#### What to produce:
Each record should be set down again so that it matches the original exactly.

[Entries taken from a collection]
• • • • •

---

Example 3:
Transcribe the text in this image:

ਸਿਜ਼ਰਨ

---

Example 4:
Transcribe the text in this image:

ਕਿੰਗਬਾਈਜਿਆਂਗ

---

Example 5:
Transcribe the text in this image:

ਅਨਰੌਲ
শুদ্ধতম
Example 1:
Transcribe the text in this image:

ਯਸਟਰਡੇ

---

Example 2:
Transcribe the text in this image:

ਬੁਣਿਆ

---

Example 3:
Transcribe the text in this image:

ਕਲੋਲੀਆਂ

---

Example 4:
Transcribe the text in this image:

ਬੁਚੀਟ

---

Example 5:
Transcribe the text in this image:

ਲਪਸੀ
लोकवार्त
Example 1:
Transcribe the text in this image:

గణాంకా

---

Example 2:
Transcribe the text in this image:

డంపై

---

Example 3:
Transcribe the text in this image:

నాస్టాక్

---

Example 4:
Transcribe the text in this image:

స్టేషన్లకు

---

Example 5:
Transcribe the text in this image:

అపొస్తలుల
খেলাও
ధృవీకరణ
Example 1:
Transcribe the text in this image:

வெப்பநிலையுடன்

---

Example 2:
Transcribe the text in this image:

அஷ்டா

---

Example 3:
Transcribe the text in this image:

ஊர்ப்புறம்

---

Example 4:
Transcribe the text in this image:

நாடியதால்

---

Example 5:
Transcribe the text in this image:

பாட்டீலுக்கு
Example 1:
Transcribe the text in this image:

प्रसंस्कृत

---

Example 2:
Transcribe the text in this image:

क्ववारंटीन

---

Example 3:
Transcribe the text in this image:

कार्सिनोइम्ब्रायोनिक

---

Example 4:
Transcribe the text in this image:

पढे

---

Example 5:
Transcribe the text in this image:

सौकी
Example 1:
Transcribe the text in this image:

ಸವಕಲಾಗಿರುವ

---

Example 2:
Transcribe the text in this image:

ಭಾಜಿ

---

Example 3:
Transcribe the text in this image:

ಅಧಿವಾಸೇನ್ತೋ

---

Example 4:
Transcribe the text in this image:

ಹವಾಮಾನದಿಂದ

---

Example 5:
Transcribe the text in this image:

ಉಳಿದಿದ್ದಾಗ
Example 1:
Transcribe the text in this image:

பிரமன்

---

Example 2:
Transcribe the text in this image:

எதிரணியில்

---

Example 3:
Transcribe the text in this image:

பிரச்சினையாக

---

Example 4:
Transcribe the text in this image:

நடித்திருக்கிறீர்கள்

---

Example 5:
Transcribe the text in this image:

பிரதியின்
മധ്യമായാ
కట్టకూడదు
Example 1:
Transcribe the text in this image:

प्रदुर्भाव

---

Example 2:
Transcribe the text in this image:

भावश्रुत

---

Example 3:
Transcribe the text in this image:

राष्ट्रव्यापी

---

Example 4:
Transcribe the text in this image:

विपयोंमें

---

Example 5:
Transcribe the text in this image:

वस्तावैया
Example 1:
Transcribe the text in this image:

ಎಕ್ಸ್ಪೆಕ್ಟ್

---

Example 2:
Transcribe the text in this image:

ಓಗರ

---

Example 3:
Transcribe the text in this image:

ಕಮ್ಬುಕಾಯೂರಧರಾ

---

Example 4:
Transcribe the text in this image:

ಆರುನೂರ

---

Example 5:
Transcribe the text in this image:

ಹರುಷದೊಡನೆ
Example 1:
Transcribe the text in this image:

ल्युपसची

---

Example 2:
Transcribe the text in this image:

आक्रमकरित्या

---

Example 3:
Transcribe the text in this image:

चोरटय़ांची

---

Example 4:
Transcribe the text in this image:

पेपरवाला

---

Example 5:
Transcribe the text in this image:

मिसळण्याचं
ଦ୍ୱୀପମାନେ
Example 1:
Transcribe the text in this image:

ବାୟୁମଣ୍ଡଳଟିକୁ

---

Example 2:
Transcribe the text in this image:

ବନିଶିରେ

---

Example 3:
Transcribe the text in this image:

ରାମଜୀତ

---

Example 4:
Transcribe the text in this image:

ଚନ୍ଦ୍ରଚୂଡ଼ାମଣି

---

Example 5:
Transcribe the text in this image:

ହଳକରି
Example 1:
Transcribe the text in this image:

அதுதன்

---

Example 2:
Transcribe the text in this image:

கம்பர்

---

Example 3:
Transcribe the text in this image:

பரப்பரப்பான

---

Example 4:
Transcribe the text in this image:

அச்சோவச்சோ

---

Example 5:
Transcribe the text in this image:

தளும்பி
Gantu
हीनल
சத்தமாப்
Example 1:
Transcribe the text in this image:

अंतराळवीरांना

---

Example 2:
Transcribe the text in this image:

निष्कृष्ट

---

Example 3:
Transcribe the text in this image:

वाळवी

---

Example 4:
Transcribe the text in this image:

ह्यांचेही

• • • • •

#### Solved exercise:
---

Example 3:
Transcribe the text in this image:

ਸਿਜ਼ਰਨ

---

Example 4:
Transcribe the text in this image:

ਕਿੰਗਬਾਈਜਿਆਂਗ

---

Example 5:
Transcribe the text in this image:

ਅਨਰੌਲ
শুদ্ধতম
Example 1:
Transcribe the text in this image:

ਯਸਟਰਡੇ

---

Example 2:
Transcribe the text in this image:

ਬੁਣਿਆ

---

Example 3:
Transcribe the text in this image:

ਕਲੋਲੀਆਂ

---

Example 4:
Transcribe the text in this image:

ਬੁਚੀਟ

---

Example 5:
Transcribe the text in this image:

ਲਪਸੀ
लोकवार्त
Example 1:
Transcribe the text in this image:

గణాంకా

---

Example 2:
Transcribe the text in this image:

డంపై

---

Example 3:
Transcribe the text in this image:

నాస్టాక్

---

Example 4:
Transcribe the text in this image:

స్టేషన్లకు

---

Example 5:
Transcribe the text in this image:

అపొస్తలుల
খেলাও
ధృవీకరణ
Example 1:
Transcribe the text in this image:

வெப்பநிலையுடன்

---

Example 2:
Transcribe the text in this image:

அஷ்டா

---

Example 3:
Transcribe the text in this image:

ஊர்ப்புறம்

---

Example 4:
Transcribe the text in this image:

நாடியதால்

---

Example 5:
Transcribe the text in this image:

பாட்டீலுக்கு
Example 1:
Transcribe the text in this image:

प्रसंस्कृत

---

Example 2:
Transcribe the text in this image:

क्ववारंटीन

---

Example 3:
Transcribe the text in this image:

कार्सिनोइम्ब्रायोनिक

---

Example 4:
Transcribe the text in this image:

पढे

---

Example 5:
Transcribe the text in this image:

सौकी
Example 1:
Transcribe the text in this image:

ಸವಕಲಾಗಿರುವ

---

Example 2:
Transcribe the text in this image:

ಭಾಜಿ

---

Example 3:
Transcribe the text in this image:

ಅಧಿವಾಸೇನ್ತೋ

---

Example 4:
Transcribe the text in this image:

ಹವಾಮಾನದಿಂದ

---

Example 5:
Transcribe the text in this image:

ಉಳಿದಿದ್ದಾಗ
Example 1:
Transcribe the text in this image:

பிரமன்

---

Example 2:
Transcribe the text in this image:

எதிரணியில்

---

Example 3:
Transcribe the text in this image:

பிரச்சினையாக

---

Example 4:
Transcribe the text in this image:

நடித்திருக்கிறீர்கள்

---

Example 5:
Transcribe the text in this image:

பிரதியின்
മധ്യമായാ
కట్టకూడదు
Example 1:
Transcribe the text in this image:

प्रदुर्भाव

---

Example 2:
Transcribe the text in this image:

भावश्रुत

---

Example 3:
Transcribe the text in this image:

राष्ट्रव्यापी

---

Example 4:
Transcribe the text in this image:

विपयोंमें

---

Example 5:
Transcribe the text in this image:

वस्तावैया
Example 1:
Transcribe the text in this image:

ಎಕ್ಸ್ಪೆಕ್ಟ್

---

Example 2:
Transcribe the text in this image:

ಓಗರ

---

Example 3:
Transcribe the text in this image:

ಕಮ್ಬುಕಾಯೂರಧರಾ

---

Example 4:
Transcribe the text in this image:

ಆರುನೂರ

---

Example 5:
Transcribe the text in this image:

ಹರುಷದೊಡನೆ
Example 1:
Transcribe the text in this image:

ल्युपसची

---

Example 2:
Transcribe the text in this image:

आक्रमकरित्या

---

Example 3:
Transcribe the text in this image:

चोरटय़ांची

---

Example 4:
Transcribe the text in this image:

पेपरवाला

---

Example 5:
Transcribe the text in this image:

मिसळण्याचं
ଦ୍ୱୀପମାନେ
Example 1:
Transcribe the text in this image:

ବାୟୁମଣ୍ଡଳଟିକୁ

---

Example 2:
Transcribe the text in this image:

ବନିଶିରେ

---

Example 3:
Transcribe the text in this image:

ରାମଜୀତ

---

Example 4:
Transcribe the text in this image:

ଚନ୍ଦ୍ରଚୂଡ଼ାମଣି

---

Example 5:
Transcribe the text in this image:

ହଳକରି
Example 1:
Transcribe the text in this image:

அதுதன்

---

Example 2:
Transcribe the text in this image:

கம்பர்

---

Example 3:
Transcribe the text in this image:

பரப்பரப்பான

---

Example 4:
Transcribe the text in this image:

அச்சோவச்சோ

---

Example 5:
Transcribe the text in this image:

தளும்பி
Gantu
हीनल
சத்தமாப்
Example 1:
Transcribe the text in this image:

अंतराळवीरांना

---

Example 2:
Transcribe the text in this image:

निष्कृष्ट

---

Example 3:
Transcribe the text in this image:

वाळवी

---

Example 4:
Transcribe the text in this image:

ह्यांचेही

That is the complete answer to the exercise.